[Required work]:
Answer these questions from the text on animal emergency response in California:
1. What professional systems for human rescue has California established?
2. Which office created Sheriff's HEART?
3. Which groups developed the Animal Emergency Response Resource Titles?

When evacuations occur with little warning or when fires move faster than expected, animals are often left behind in dangerous conditions. California has established professional systems for human rescue such as Search and Rescue, Fire, EMS, and Law Enforcement mutual aid. However, the state does not yet have a formal or standardized Animal Emergency Response (AER) system.


Because of this gap, animal rescue during disasters has relied on a mixture of animal control officers, nonprofits, volunteers, and community members acting independently. Although many lives have been saved, the approach has been inconsistent, unsafe, and often risky for the public and for responders who must sort through uncoordinated activity inside evacuation zones.


To address this longstanding problem, the Nevada County Sheriff’s Office created the nonprofit Humane Emergency Animal Rescue Team known as Sheriff’s HEART. Sheriff’s HEART is one of the first nonprofit organizations in California to operate directly out of a Sheriff’s Office with an animal emergency response mission. Sheriff’s HEART is showing what a future statewide AER system could look like by building teams, training pipelines, and deployment structures that align with the Animal Emergency Response Resource Titles developed by CARES, Cal CARTs, Cal Animals, and Cal OES.


These resource titles are not yet a formal statewide system. They represent a vision for what California could adopt. Sheriff’s HEART is among the first in the state to structure its nonprofit operations around this vision.

[Lines of data]:
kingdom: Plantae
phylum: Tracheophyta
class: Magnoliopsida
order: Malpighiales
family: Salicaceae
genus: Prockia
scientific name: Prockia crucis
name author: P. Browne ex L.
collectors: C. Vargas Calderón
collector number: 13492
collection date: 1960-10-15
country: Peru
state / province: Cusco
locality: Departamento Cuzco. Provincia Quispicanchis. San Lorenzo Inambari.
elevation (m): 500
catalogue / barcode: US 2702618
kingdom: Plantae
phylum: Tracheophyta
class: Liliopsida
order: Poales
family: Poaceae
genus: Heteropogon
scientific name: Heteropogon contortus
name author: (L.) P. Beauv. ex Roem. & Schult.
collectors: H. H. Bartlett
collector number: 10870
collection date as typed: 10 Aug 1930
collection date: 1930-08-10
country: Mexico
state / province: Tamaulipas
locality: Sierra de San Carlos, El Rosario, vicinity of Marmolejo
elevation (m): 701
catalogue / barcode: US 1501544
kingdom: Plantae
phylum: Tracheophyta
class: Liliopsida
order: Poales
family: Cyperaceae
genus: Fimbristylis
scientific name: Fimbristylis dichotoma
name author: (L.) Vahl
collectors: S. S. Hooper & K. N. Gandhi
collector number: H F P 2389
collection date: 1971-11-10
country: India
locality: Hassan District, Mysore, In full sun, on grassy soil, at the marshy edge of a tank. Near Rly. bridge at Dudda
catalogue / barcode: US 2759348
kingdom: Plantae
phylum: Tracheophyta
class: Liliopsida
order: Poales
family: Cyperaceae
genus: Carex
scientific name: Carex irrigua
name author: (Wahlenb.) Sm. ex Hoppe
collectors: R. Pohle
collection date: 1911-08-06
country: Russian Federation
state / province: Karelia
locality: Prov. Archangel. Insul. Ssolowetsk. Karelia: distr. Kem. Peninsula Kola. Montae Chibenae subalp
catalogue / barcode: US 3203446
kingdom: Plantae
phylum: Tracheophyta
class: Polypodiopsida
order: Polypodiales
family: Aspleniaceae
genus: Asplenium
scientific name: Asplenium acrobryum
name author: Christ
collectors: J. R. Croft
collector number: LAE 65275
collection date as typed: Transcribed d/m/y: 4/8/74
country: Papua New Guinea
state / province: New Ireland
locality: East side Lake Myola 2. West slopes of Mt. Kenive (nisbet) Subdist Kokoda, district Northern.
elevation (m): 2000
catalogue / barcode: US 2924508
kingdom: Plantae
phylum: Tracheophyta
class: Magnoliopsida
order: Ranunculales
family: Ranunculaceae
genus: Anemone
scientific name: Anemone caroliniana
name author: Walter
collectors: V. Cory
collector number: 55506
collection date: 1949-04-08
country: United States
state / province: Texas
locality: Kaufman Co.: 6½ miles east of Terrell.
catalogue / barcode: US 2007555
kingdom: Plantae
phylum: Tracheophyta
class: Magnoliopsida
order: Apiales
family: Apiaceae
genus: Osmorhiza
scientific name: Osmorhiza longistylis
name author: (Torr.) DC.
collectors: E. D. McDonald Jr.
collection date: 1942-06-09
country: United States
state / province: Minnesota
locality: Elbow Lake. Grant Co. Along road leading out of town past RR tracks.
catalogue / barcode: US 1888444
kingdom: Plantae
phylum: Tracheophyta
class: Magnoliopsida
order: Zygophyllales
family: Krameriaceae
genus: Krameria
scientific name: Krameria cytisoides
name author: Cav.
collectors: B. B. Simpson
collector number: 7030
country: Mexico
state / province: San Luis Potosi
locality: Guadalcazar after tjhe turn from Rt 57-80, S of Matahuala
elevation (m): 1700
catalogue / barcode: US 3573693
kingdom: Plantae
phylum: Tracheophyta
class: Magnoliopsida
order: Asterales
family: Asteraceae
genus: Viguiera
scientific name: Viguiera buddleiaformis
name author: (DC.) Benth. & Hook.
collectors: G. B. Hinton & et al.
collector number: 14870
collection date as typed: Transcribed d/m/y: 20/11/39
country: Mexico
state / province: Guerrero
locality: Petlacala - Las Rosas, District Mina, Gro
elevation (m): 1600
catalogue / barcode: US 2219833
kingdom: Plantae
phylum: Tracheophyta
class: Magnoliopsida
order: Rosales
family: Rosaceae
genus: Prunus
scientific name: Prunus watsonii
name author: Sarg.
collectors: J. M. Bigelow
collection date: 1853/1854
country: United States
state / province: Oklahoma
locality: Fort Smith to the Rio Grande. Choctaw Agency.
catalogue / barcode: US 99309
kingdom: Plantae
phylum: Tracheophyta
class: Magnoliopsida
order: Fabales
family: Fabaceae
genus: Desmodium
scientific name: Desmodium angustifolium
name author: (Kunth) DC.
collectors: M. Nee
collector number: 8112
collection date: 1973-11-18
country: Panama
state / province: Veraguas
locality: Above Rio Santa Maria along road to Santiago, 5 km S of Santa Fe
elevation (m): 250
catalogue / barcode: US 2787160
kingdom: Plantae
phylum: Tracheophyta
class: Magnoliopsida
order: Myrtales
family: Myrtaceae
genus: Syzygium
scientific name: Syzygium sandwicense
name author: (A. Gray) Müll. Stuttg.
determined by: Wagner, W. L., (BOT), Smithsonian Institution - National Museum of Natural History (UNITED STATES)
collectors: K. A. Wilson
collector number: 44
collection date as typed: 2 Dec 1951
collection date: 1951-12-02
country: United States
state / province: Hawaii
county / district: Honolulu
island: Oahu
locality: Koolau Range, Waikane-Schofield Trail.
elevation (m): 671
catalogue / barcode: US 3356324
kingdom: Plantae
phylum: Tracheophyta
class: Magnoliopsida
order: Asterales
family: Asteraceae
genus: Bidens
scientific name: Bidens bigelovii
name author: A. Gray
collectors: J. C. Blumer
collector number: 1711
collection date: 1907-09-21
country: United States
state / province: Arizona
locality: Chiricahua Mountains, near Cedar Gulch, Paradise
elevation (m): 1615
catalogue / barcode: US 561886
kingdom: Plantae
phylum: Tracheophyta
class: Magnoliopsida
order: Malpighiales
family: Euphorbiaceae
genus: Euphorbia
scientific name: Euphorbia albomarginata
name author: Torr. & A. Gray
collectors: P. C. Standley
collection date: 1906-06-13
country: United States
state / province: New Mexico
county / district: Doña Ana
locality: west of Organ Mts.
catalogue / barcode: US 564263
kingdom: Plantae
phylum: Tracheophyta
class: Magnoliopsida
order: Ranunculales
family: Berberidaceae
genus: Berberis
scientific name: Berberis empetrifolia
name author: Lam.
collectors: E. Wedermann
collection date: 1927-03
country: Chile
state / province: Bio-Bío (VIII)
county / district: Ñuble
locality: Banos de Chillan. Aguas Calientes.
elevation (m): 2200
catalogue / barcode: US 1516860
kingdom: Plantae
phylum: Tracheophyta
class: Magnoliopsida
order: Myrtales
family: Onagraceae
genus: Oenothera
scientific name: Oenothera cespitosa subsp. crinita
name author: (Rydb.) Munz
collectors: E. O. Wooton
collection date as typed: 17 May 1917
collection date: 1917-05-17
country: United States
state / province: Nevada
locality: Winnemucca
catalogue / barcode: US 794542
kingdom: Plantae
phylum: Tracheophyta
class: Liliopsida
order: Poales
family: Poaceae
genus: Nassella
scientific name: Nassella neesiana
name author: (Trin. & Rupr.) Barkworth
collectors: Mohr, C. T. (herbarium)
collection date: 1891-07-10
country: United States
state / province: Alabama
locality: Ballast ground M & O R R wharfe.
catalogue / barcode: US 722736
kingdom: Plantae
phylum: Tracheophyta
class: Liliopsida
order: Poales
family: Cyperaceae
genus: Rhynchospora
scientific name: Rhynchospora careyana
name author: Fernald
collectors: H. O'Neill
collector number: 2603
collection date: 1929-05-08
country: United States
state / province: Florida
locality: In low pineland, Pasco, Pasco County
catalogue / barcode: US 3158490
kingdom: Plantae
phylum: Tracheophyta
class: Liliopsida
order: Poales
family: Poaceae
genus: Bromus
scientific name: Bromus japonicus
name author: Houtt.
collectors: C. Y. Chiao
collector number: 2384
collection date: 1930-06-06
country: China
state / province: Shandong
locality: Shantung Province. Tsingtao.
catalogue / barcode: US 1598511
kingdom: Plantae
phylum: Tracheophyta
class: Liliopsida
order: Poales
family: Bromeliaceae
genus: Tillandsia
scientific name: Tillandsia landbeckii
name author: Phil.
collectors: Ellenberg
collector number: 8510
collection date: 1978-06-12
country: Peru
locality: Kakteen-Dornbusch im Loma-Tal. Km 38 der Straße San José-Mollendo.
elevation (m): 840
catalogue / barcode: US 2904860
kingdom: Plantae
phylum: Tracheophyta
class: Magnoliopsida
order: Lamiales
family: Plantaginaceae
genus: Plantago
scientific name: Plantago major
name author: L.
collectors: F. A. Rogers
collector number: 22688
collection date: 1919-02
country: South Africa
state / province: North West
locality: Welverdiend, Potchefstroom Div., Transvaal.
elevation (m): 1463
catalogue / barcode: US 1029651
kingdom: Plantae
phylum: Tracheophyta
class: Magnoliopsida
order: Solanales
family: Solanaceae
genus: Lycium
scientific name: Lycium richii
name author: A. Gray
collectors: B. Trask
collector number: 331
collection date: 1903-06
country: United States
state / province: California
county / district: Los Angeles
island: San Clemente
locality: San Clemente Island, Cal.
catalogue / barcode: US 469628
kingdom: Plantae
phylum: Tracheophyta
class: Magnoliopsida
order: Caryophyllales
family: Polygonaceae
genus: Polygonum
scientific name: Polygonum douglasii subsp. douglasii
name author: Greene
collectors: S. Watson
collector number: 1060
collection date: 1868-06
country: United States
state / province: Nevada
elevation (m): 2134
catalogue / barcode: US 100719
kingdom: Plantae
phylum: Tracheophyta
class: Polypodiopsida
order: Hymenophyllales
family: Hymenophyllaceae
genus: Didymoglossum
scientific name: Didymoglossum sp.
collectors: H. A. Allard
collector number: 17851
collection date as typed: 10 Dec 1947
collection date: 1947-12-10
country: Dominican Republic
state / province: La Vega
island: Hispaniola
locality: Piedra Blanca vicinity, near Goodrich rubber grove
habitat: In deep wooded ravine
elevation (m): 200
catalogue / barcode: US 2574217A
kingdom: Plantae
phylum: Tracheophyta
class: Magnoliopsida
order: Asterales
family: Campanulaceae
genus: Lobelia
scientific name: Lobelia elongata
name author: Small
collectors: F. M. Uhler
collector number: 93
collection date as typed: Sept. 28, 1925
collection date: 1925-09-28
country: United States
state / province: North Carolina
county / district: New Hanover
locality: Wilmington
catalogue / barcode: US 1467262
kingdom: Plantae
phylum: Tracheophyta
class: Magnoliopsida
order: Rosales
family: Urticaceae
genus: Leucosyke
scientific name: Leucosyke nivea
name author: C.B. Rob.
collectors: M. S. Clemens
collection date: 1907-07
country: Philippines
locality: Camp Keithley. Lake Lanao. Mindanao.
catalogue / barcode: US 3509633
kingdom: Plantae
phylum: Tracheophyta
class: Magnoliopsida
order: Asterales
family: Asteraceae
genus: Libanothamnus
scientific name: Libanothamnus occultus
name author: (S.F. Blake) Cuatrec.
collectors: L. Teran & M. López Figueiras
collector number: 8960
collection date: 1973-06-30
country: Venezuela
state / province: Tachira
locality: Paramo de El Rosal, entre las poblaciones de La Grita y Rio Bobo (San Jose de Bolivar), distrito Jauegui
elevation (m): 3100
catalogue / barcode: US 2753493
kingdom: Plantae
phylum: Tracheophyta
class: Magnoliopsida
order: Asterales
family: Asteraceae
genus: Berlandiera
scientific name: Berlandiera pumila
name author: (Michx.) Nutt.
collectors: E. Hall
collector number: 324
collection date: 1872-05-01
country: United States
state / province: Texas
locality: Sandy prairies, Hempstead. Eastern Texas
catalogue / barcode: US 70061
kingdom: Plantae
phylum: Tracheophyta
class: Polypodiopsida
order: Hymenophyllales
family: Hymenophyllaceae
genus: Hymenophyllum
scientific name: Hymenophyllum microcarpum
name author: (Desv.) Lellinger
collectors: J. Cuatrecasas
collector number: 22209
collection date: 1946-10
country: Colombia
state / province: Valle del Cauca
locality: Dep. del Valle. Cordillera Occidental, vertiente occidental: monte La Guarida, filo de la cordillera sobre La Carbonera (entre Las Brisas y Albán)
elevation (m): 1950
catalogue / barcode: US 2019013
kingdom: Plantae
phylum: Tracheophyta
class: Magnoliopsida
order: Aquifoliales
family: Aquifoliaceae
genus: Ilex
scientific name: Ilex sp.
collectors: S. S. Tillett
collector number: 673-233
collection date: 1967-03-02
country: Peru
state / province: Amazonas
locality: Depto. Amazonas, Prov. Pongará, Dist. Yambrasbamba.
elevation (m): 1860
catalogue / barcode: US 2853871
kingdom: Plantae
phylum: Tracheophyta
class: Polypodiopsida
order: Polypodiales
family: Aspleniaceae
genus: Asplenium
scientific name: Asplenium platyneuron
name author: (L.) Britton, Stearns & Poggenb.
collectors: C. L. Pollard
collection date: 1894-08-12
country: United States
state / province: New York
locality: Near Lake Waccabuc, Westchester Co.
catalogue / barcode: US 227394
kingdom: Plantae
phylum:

[Output of the task]:
1. Search and Rescue, Fire, EMS, and Law Enforcement mutual aid.
2. The Nevada County Sheriff's Office.
3. CARES, Cal CARTs, Cal Animals, and Cal OES.